(Dataset records Opens)
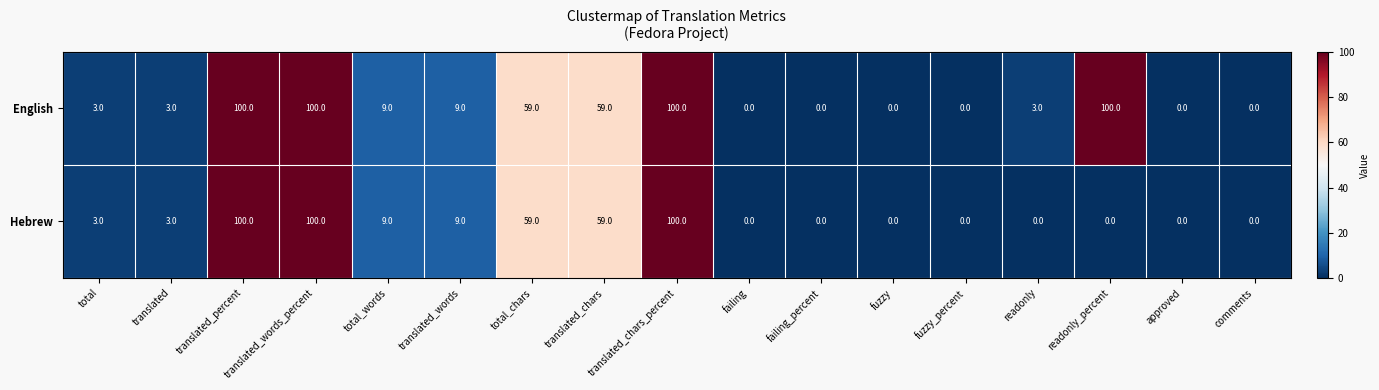

What is the maximum value shown in the chart?

100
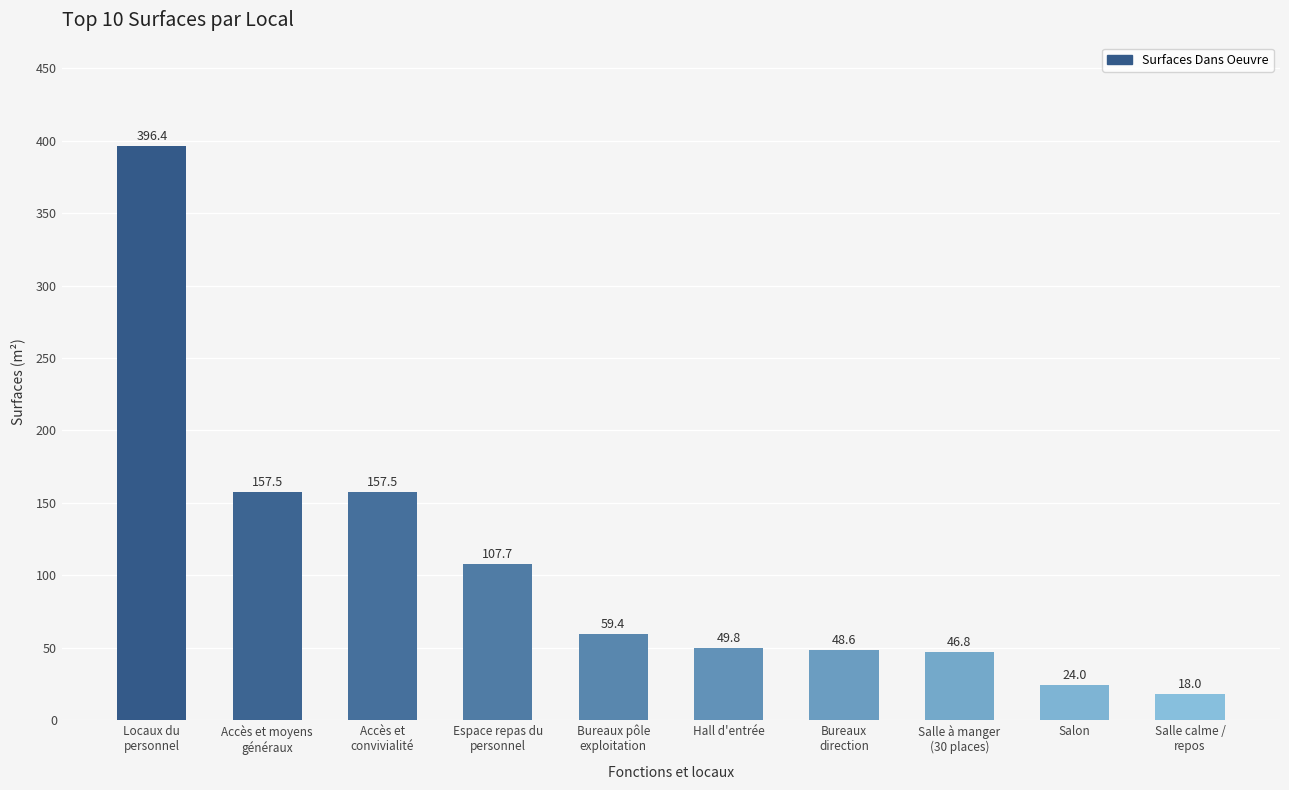

What is the change in value from Locaux du
personnel to Hall d'entrée?

-346.6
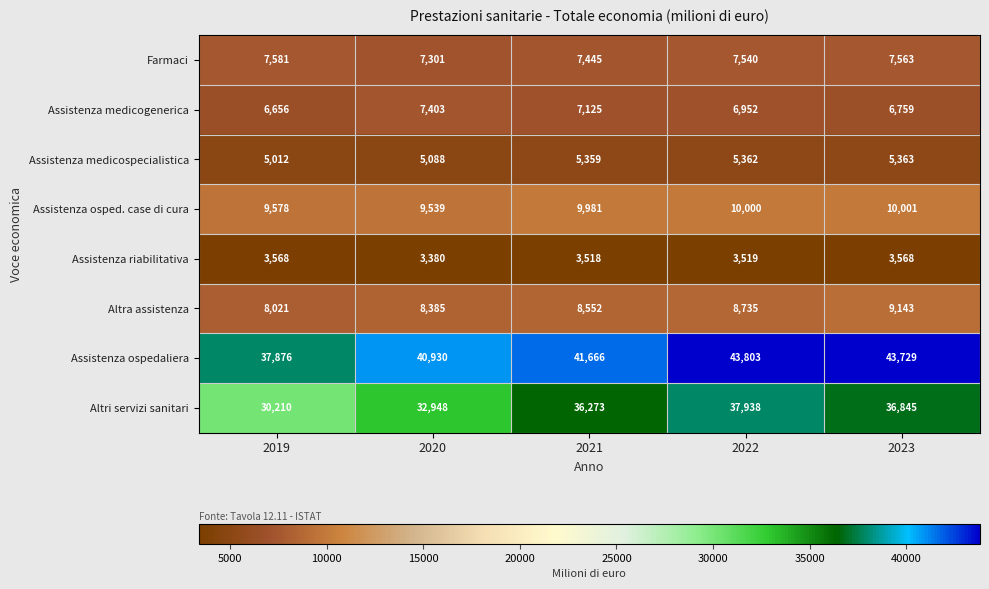

What is the lowest value of the Assistenza riabilitativa series?

3380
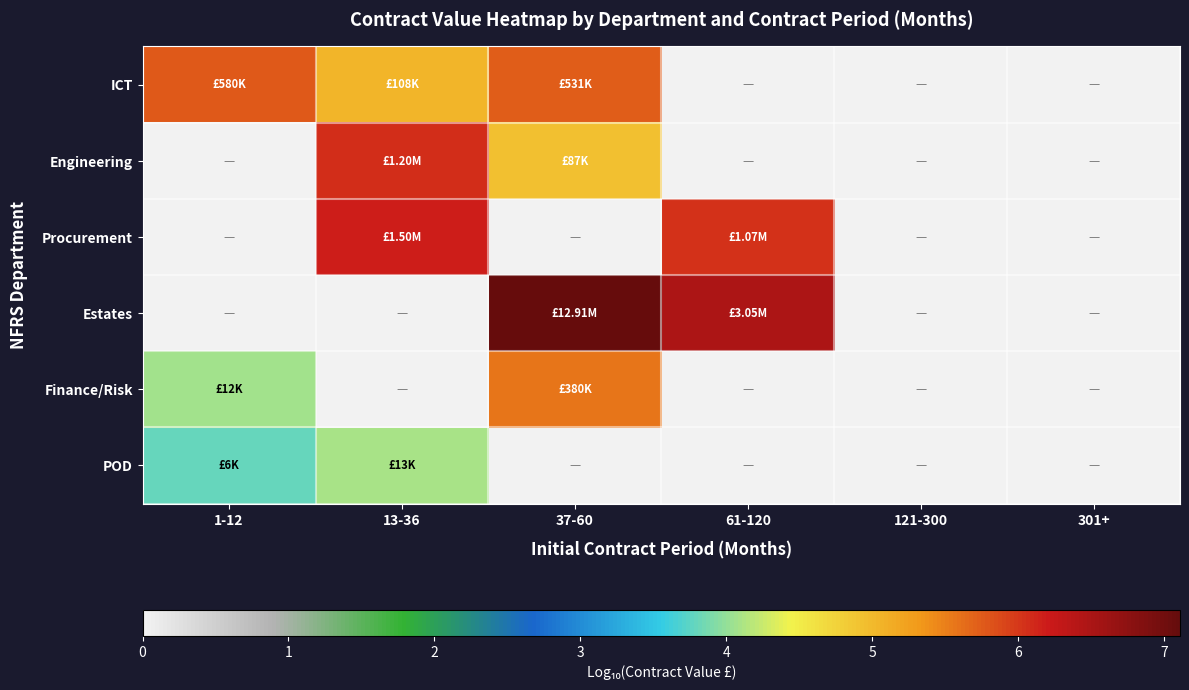

Reading right to left, list all the values displayed in this chart.

ICT: 301+=0.0	121-300=0.0	61-120=0.0	37-60=5.7	13-36=5.0	1-12=5.8
Engineering: 301+=0.0	121-300=0.0	61-120=0.0	37-60=4.9	13-36=6.1	1-12=0.0
Procurement: 301+=0.0	121-300=0.0	61-120=6.0	37-60=0.0	13-36=6.2	1-12=0.0
Estates: 301+=0.0	121-300=0.0	61-120=6.5	37-60=7.1	13-36=0.0	1-12=0.0
Finance/Risk: 301+=0.0	121-300=0.0	61-120=0.0	37-60=5.6	13-36=0.0	1-12=4.1
POD: 301+=0.0	121-300=0.0	61-120=0.0	37-60=0.0	13-36=4.1	1-12=3.8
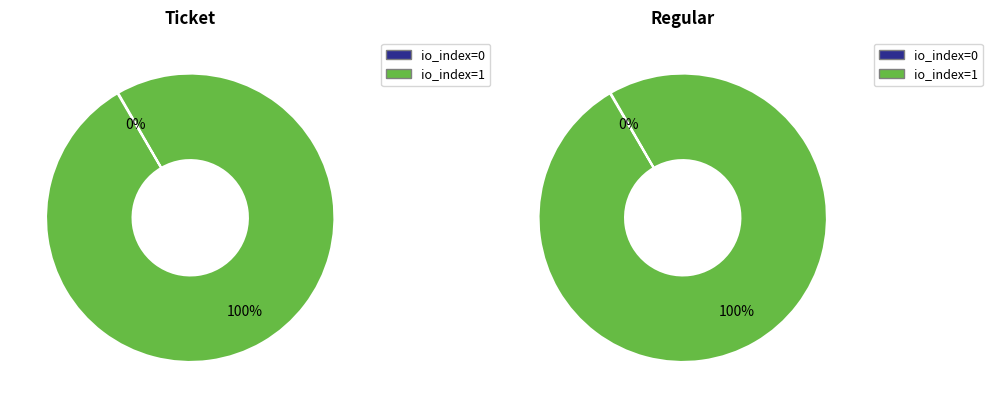

True or false: io_index=0 accounts for 0% of the total.

True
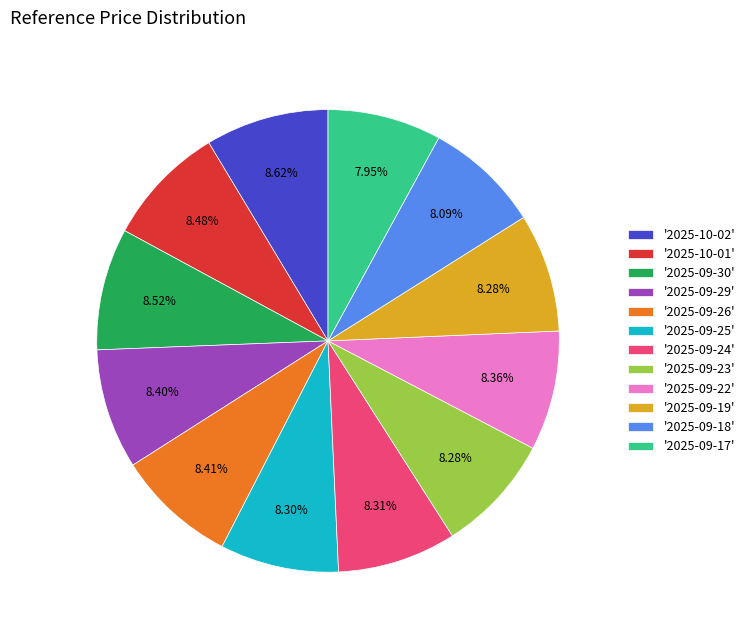

What is the ratio of the value at '2025-10-01' to the value at '2025-09-29'?

1.0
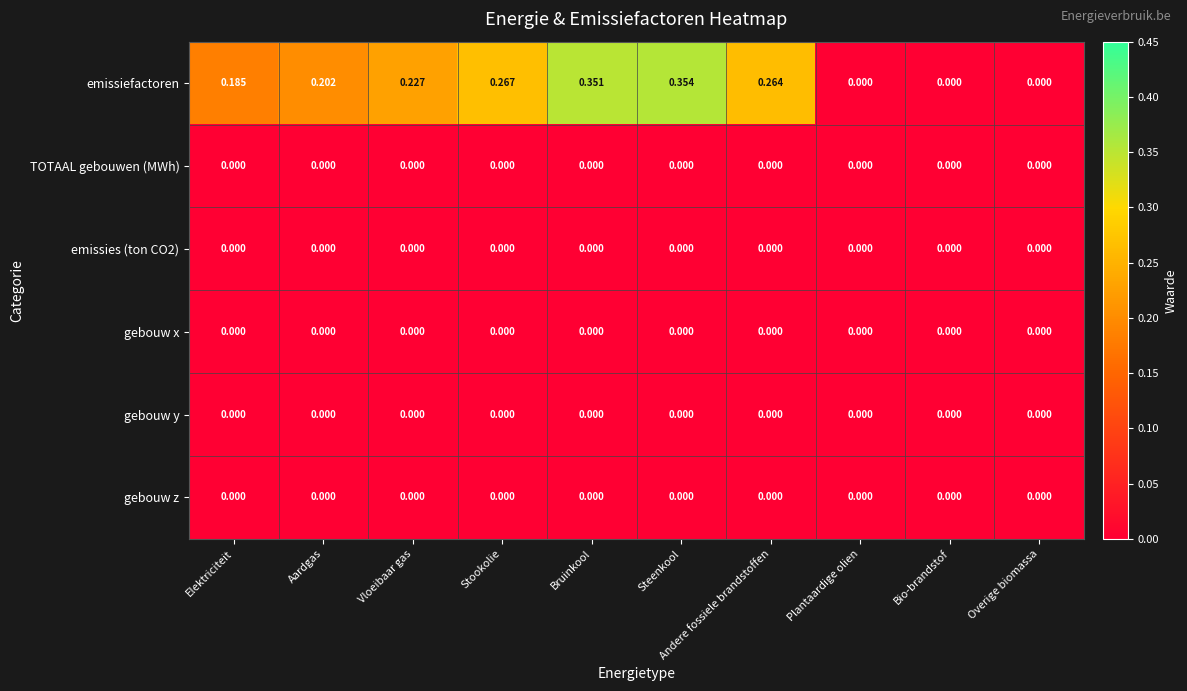

Between Steenkool and Overige biomassa, which series saw the biggest shift?

emissiefactoren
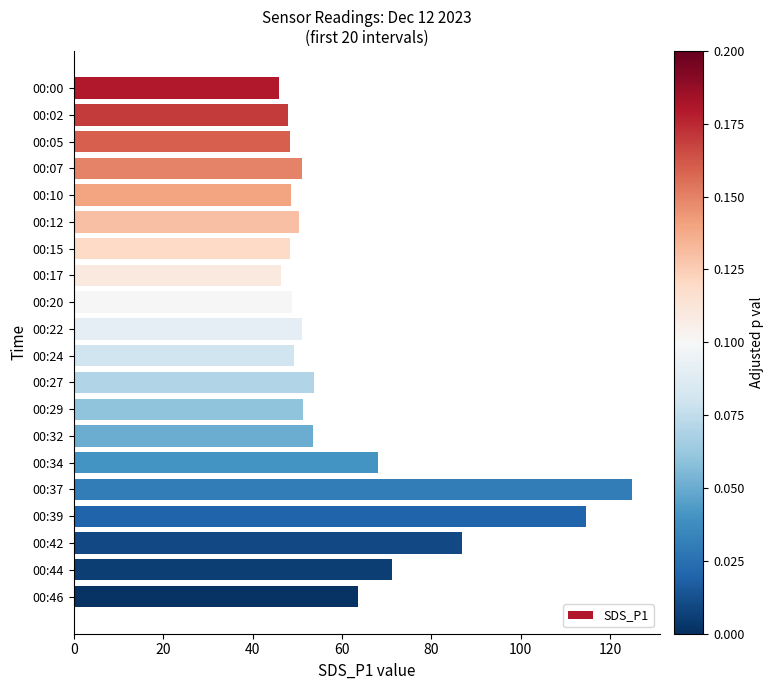

Where is the data nearest to the value 85?

00:42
(Dataset records Closes)
§ **Your assignment**
Output every line of the rows above as a JSON list of strings, one string per line, skipping blank lines and leaving the pictures out.

§ **Exercise solution**
[
  "What is the maximum value shown in the chart?",
  "100",
  "What is the change in value from Locaux du",
  "personnel to Hall d'entrée?",
  "-346.6",
  "What is the lowest value of the Assistenza riabilitativa series?",
  "3380",
  "Reading right to left, list all the values displayed in this chart.",
  "ICT: 301+=0.0\t121-300=0.0\t61-120=0.0\t37-60=5.7\t13-36=5.0\t1-12=5.8",
  "Engineering: 301+=0.0\t121-300=0.0\t61-120=0.0\t37-60=4.9\t13-36=6.1\t1-12=0.0",
  "Procurement: 301+=0.0\t121-300=0.0\t61-120=6.0\t37-60=0.0\t13-36=6.2\t1-12=0.0",
  "Estates: 301+=0.0\t121-300=0.0\t61-120=6.5\t37-60=7.1\t13-36=0.0\t1-12=0.0",
  "Finance/Risk: 301+=0.0\t121-300=0.0\t61-120=0.0\t37-60=5.6\t13-36=0.0\t1-12=4.1",
  "POD: 301+=0.0\t121-300=0.0\t61-120=0.0\t37-60=0.0\t13-36=4.1\t1-12=3.8",
  "True or false: io_index=0 accounts for 0% of the total.",
  "True",
  "What is the ratio of the value at '2025-10-01' to the value at '2025-09-29'?",
  "1.0",
  "Between Steenkool and Overige biomassa, which series saw the biggest shift?",
  "emissiefactoren",
  "Where is the data nearest to the value 85?",
  "00:42"
]